Later, when Dennings and Cera start to get on a little better together, and we start to learn a little more about what makes their characters so much more grown up than any of their friends, the aimlessness of the plot begins to make more sense and becomes an asset instead of a liability. As the main characters come together, everything else seems to as well, which draws a satisfying little parallel there.

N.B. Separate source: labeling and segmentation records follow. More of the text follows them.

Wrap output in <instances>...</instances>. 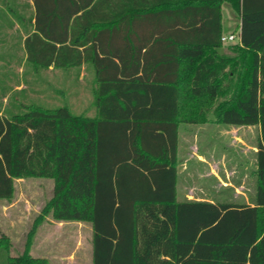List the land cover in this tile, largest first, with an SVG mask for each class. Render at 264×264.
Listing matches in <instances>:
<instances>
[{
    "label": "trees",
    "instance_id": "1",
    "mask_svg": "<svg viewBox=\"0 0 264 264\" xmlns=\"http://www.w3.org/2000/svg\"><path fill=\"white\" fill-rule=\"evenodd\" d=\"M30 1L27 61L92 65L96 114L32 103L8 116L0 92V200L17 179L54 181L25 252L0 236V264H50L29 251L47 215L91 225L92 264H264V0ZM225 3L240 21L228 58ZM214 110L218 125L259 127L250 203L179 197L180 128Z\"/></svg>",
    "mask_w": 264,
    "mask_h": 264
},
{
    "label": "rangeland",
    "instance_id": "2",
    "mask_svg": "<svg viewBox=\"0 0 264 264\" xmlns=\"http://www.w3.org/2000/svg\"><path fill=\"white\" fill-rule=\"evenodd\" d=\"M35 13L30 0H7L0 3V92L12 89L6 115L24 113L23 104H37L47 108L68 106L75 115L94 117L96 114V77L92 65L70 70L42 69L36 72L33 65L27 61L25 50V33L29 19ZM224 30L230 33L239 24V17L230 4L223 5ZM230 47V45H229ZM17 84L23 86L14 89ZM33 84L35 87H33ZM36 84V85H35ZM38 88L40 93H35ZM14 95V96H13ZM14 97V99H13ZM191 128V129H190ZM199 133L198 141H194L191 131ZM204 129L184 127L182 130V152L187 158L189 145H198L200 150L210 154L212 162L221 161L222 174L230 184L222 194L216 183H196V186L207 185L213 194H192L195 198H206L213 201L234 203H250L253 195V179L249 170L244 179L245 167H250L254 161L258 130L230 127L227 133L213 136L214 141L204 142ZM238 136L246 144L235 142ZM247 194H236L235 187H240L242 181ZM15 193L11 200H0V234L11 240L9 255L19 256L26 250L28 235L38 216L43 213L54 194V181L50 179H17ZM195 185V184H194ZM8 213L3 215L5 209ZM89 223L57 222L51 215L44 217L37 235L30 248V254L35 257L47 258L50 264H92V229ZM5 261V260H4Z\"/></svg>",
    "mask_w": 264,
    "mask_h": 264
},
{
    "label": "crops",
    "instance_id": "3",
    "mask_svg": "<svg viewBox=\"0 0 264 264\" xmlns=\"http://www.w3.org/2000/svg\"><path fill=\"white\" fill-rule=\"evenodd\" d=\"M224 5V4H223ZM240 23V21H239ZM239 25V24H238ZM237 25V27H238ZM236 27V28H237ZM235 28V30H236ZM222 29H223V36H229L232 33H235V30L226 33L224 30V15H223V6H222ZM222 42V41H221ZM237 44V43H235ZM229 45H234V44H224L222 43V46L217 49V52L219 55H222L226 58L228 57H233L234 53L231 51ZM86 66V65H84ZM83 66V67H84ZM55 68H50L49 70H52ZM63 70V69H62ZM216 112L215 110L212 111L209 114V123L205 125H193V124H187L183 125L180 128V142H179V167H178V194L179 197L182 200H189V201H207V202H212L213 200H209L206 198H195L192 194H213V192L210 190V187H207V185H202V186H196V183L202 182V183H216V186L218 187V191H220V194L223 193L224 190H227L229 187V183L227 180H229L228 176L226 177L227 180L224 179L223 174H222V168H221V161H216L212 162L209 158L210 154L206 151L200 150L198 145L190 144L189 145V152H187L188 157L184 158L183 157V152H182V130L184 127H196L198 129H204L203 131H206L207 133L204 135V142H208L211 144V142L214 141L213 136L218 137L219 132L220 134L227 133L228 129L230 127L234 128H244V129H251L254 128L255 126H241V127H236V126H225V125H218L216 124ZM258 130V136L256 139V145L259 137V127H256ZM191 129V128H190ZM191 131V130H190ZM192 136L194 138V141H198L199 139V133L197 131H191ZM218 135V136H217ZM235 142H241L242 144H246L241 138L238 136L235 137ZM253 151L254 154V161L250 165V167H245L244 169V179L247 178V172L249 170V175L250 178L253 179V189L251 190L250 194H255L254 193V177L251 176L252 170L255 168V152H256V146L255 148H252L250 146H247ZM244 180L242 181L240 187H235L236 194H247L246 193V188L244 186ZM195 184V185H194ZM8 209L6 208L4 210V213L2 212L3 215L8 213ZM92 229V228H91ZM3 234L4 232L1 231L0 234ZM93 234L91 237V242H92ZM92 260H93V245H92Z\"/></svg>",
    "mask_w": 264,
    "mask_h": 264
},
{
    "label": "built area",
    "instance_id": "4",
    "mask_svg": "<svg viewBox=\"0 0 264 264\" xmlns=\"http://www.w3.org/2000/svg\"><path fill=\"white\" fill-rule=\"evenodd\" d=\"M222 43L224 44H235L240 42V32L239 33H232L229 36H223L221 39Z\"/></svg>",
    "mask_w": 264,
    "mask_h": 264
}]
</instances>
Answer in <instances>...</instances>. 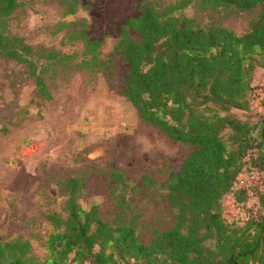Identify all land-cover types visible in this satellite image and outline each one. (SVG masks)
Returning <instances> with one entry per match:
<instances>
[{
  "label": "trees",
  "instance_id": "trees-1",
  "mask_svg": "<svg viewBox=\"0 0 264 264\" xmlns=\"http://www.w3.org/2000/svg\"><path fill=\"white\" fill-rule=\"evenodd\" d=\"M192 1L143 0L141 13L122 25L120 40L129 63L127 98L144 120L195 146L178 171H169L166 181L168 200L177 209L173 227L158 230L154 240L143 242L136 214L113 223L101 216L96 203L83 206L79 198L85 177L73 175L66 183L67 215L57 211L47 215L53 228L48 255L40 264H264V213L237 223L224 214L223 201L228 193L238 203L247 198L245 188L235 187L247 161L264 171V114L250 122L231 113L233 108L251 106L253 73L264 67V0H201L213 8L261 4L251 29L242 34L222 25L196 23L183 12ZM60 2L66 14L75 13L80 4ZM22 3L0 0V55L26 62L39 94L52 98L43 67L32 57L34 46L10 31L12 14ZM66 24L61 21L59 28ZM70 36L92 49L100 45L84 29ZM45 55L65 58L56 51ZM100 63L94 53L80 66ZM226 129L232 131L228 137ZM112 175L115 205L127 210L133 186L121 170ZM142 180L151 185L154 179L145 174ZM253 188L263 208L264 187ZM0 264H34L31 242L0 239Z\"/></svg>",
  "mask_w": 264,
  "mask_h": 264
},
{
  "label": "rangeland",
  "instance_id": "rangeland-1",
  "mask_svg": "<svg viewBox=\"0 0 264 264\" xmlns=\"http://www.w3.org/2000/svg\"><path fill=\"white\" fill-rule=\"evenodd\" d=\"M22 1L12 14L10 31L34 46L32 57L43 67L53 96L39 94L26 62L0 55V239L29 240L34 264L44 261L53 228L47 215H67L66 183L82 175L81 204L90 208L96 203L101 216L113 223L136 214L140 238L150 243L158 230L175 223L177 209L168 200L166 181L169 171H178L195 146L144 120L127 98L129 63L120 45L121 29L141 13L143 0H80L78 10L70 14L60 0ZM261 11V4L213 8L201 0L183 9L200 25H222L239 34L251 29ZM61 21L68 24L59 28ZM79 29L100 45L92 49L70 36ZM50 51L65 58H48ZM94 53L101 63L81 67ZM252 85L251 106L231 110L250 122L264 114V67L255 69ZM231 132L226 129L224 136ZM116 169L133 186L127 210L115 205ZM145 174L154 179L151 185L143 182ZM223 201L224 214L237 223L264 213L256 195L238 203L228 193Z\"/></svg>",
  "mask_w": 264,
  "mask_h": 264
},
{
  "label": "built area",
  "instance_id": "built-area-1",
  "mask_svg": "<svg viewBox=\"0 0 264 264\" xmlns=\"http://www.w3.org/2000/svg\"><path fill=\"white\" fill-rule=\"evenodd\" d=\"M248 159L249 158L247 157V160ZM263 179L264 171L257 166L252 165L250 161H247V165L238 176V181L236 184H238V187L245 188L249 197H253L255 195V190L253 187H257L258 189L262 190L264 187Z\"/></svg>",
  "mask_w": 264,
  "mask_h": 264
}]
</instances>
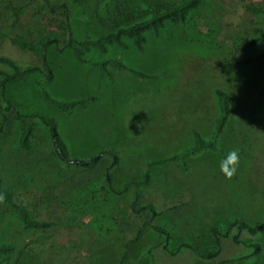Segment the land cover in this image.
I'll list each match as a JSON object with an SVG mask.
<instances>
[{"label":"rangeland","instance_id":"obj_1","mask_svg":"<svg viewBox=\"0 0 264 264\" xmlns=\"http://www.w3.org/2000/svg\"><path fill=\"white\" fill-rule=\"evenodd\" d=\"M180 1L49 3L70 2L72 34L86 39L143 19L158 4ZM2 33L0 55L23 69L39 68L9 82L5 97L20 112L52 116L71 156L112 149L119 162L109 170L111 180L106 177L109 158L89 168L67 165L38 119L31 148L25 149L20 145L24 123L15 111H7L0 133V183L13 189L16 204L52 226L25 227L0 196V244L15 247L0 264H264V230L252 235L230 227L236 217L250 224L264 218V56L248 60L264 53V0H201L185 21H168L157 34L148 33L141 50L126 38V47L93 48L86 54L90 60L116 57L147 78L117 72L109 79L98 66L52 45L47 60L53 77L47 79L43 63L11 38L40 43L56 33L67 39L63 8L54 13L38 1L0 0ZM0 70L13 72L2 62ZM42 88L62 101L95 98L61 109ZM218 89L228 93L231 104L219 144L238 151L236 172L231 177L223 173L216 153L208 150L184 163L154 166L148 185L127 186L130 178L143 175L150 160L192 147L196 131L211 138L220 112ZM2 120L0 113V125ZM138 195L135 208L153 204L154 222L171 234L167 247L146 224L152 213L132 207ZM214 227L220 231V247ZM251 243H259L261 251L248 257L254 251ZM182 244L219 249V254L202 259Z\"/></svg>","mask_w":264,"mask_h":264},{"label":"trees","instance_id":"obj_2","mask_svg":"<svg viewBox=\"0 0 264 264\" xmlns=\"http://www.w3.org/2000/svg\"><path fill=\"white\" fill-rule=\"evenodd\" d=\"M28 1L42 2L47 5L50 10L54 13L63 8L66 16L69 34L68 38L65 40H61L56 33L51 34L40 43H35L34 41H30L22 37L11 38L13 44L20 48L28 50L43 63L44 68L47 71L45 73V77L47 79H51L53 77V71L47 60V50L52 45L57 46V50L60 52H63L67 49L71 50L74 57L79 62L89 63L91 65L98 66L99 69L102 70L109 79H114L117 72H125L126 74H129L130 76L136 78H147L149 77V74L126 65L123 61L116 57H108L102 60H90L86 58V54L89 53L93 48H97L102 52H106L108 51L109 47L113 45L126 47V38L132 39L134 46L137 49L141 50L148 41V33L157 34L159 30L163 28L165 26V23L168 21H185L190 12L193 9L197 8L201 3V0H182L176 3H161L151 8L148 12V16L143 19L134 21L127 25H118L115 29L104 32L93 38L78 39L72 34L70 22V2H64L60 5H51L49 3V0ZM3 36H5L4 33L0 35V37ZM60 44L62 45L60 46ZM263 56L264 53L256 57L248 58V60H258ZM0 62L6 63L13 68V72L11 73H6L0 70V74H2V77L0 78V92L3 96V102L0 103V113H2L3 115V120L0 125V133L4 130V127L8 120L6 112L9 110L15 111L16 119L24 123V129L22 130L20 136V145L25 149H29L31 148V141L33 133L35 131V119H38L42 122L44 126L47 127L51 138L52 146L57 154V157L61 161H63L69 166L89 168L91 166H94L95 164H98L102 159L109 158L111 160V163L106 172V177L108 180H111L109 170L111 167H113L119 162V156L114 150L105 149L99 151L98 153L91 154L85 157L71 156L69 148L59 132L57 122L52 116L41 113L29 114L20 112L15 108L13 103L5 97L6 86L9 82L13 81L18 77L23 76L29 71L36 70L39 68L36 66H31L27 69H23L15 60L3 55H0ZM44 68H42L43 71ZM41 90L46 99L59 106L61 109H68L71 106H75L76 104L84 102L86 99L95 98L94 96H88L81 99L62 101L54 98L47 89L42 88ZM216 94L219 100L220 112L216 119L215 129L211 138L205 139L198 131H196L195 143L192 147L185 149L171 157L150 160L147 163V168L143 175L130 178L127 182V186L134 185L135 188H140L144 185H148L151 181V171L154 166L169 161L184 163L187 159L194 157L202 153L203 151L211 150L215 152L220 164L223 160L226 159L229 150L222 148L219 144V140L229 122L231 116V104L229 95L225 90L218 89L216 91ZM0 196L14 208L15 212L18 214L22 224L25 227L32 229H45L52 226V222L38 220L25 207L16 204L13 201V189L11 187L0 183ZM138 201L139 195L133 202L132 207L136 211L149 210L152 213V217L146 221V224L148 225V228L150 230L164 238V247H167L172 236L163 226L154 222V217L157 215L155 206L153 204H147L137 209L135 208V206ZM234 226H237L240 229H246L250 234L255 235L261 230H264V218L257 224H250L246 221L244 217H236L230 222V227ZM212 233L215 237L216 245L220 247L221 235L219 229L214 227L212 229ZM234 239L237 240V237H235ZM182 245L191 248L202 259H214L219 254V249L216 251H210L201 250L198 247L192 246L190 244ZM249 246L254 247V251L252 254L248 255V257L251 255H255L261 251V246L259 243H251L249 244ZM14 249L15 247L12 244H0V259L6 258L11 255Z\"/></svg>","mask_w":264,"mask_h":264},{"label":"clouds","instance_id":"obj_3","mask_svg":"<svg viewBox=\"0 0 264 264\" xmlns=\"http://www.w3.org/2000/svg\"><path fill=\"white\" fill-rule=\"evenodd\" d=\"M239 153L237 150H231L228 152L227 157L220 164L221 171L227 176L231 177L237 169L239 164Z\"/></svg>","mask_w":264,"mask_h":264}]
</instances>
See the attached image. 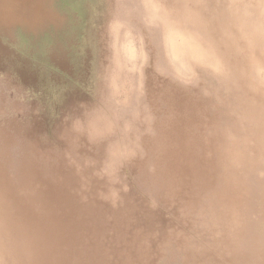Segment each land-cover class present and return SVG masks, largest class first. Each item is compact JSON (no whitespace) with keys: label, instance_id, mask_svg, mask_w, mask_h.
Listing matches in <instances>:
<instances>
[{"label":"clouds","instance_id":"obj_1","mask_svg":"<svg viewBox=\"0 0 264 264\" xmlns=\"http://www.w3.org/2000/svg\"><path fill=\"white\" fill-rule=\"evenodd\" d=\"M0 264H264V0H0Z\"/></svg>","mask_w":264,"mask_h":264},{"label":"bare ground","instance_id":"obj_2","mask_svg":"<svg viewBox=\"0 0 264 264\" xmlns=\"http://www.w3.org/2000/svg\"><path fill=\"white\" fill-rule=\"evenodd\" d=\"M75 2V0H69V4H74ZM75 15L76 14L73 13V19H75ZM50 61L61 70L60 75L54 76L55 79H66V76L70 80H74L76 78L73 66L70 63L67 54L64 53L62 49H54L50 55Z\"/></svg>","mask_w":264,"mask_h":264},{"label":"rangeland","instance_id":"obj_3","mask_svg":"<svg viewBox=\"0 0 264 264\" xmlns=\"http://www.w3.org/2000/svg\"><path fill=\"white\" fill-rule=\"evenodd\" d=\"M75 1H76V0H75ZM66 80H67V81H71L70 79L67 78V76H66Z\"/></svg>","mask_w":264,"mask_h":264}]
</instances>
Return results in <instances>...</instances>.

Nick & Norah’s Infinite Playlist is a sort of love letter to that strange stage we reach during our Senior year of high school, when our options seem to diminish even as new ones open up all around us, and when we’re asked to look to the future to the possible detriment of the moment we’re in. Norah’s on-again-off-again boyfriend is using her for her father’s recording studio, while Nick’s off-again-on-again girlfriend is using him for the attention he’s willing to give her; Norah has to choose between a job in the music business, which she’s afraid will damage her love for the music, and college, while Nick has to choose between pining away for his cheating ex and fully participating in his own life. These are difficult decisions, and while we don’t get direct confirmation of the choices we might like these characters to make, the film does give us closure by reinforcing the idea that the path taken towards making those choices is ultimately just as important as the choices themselves.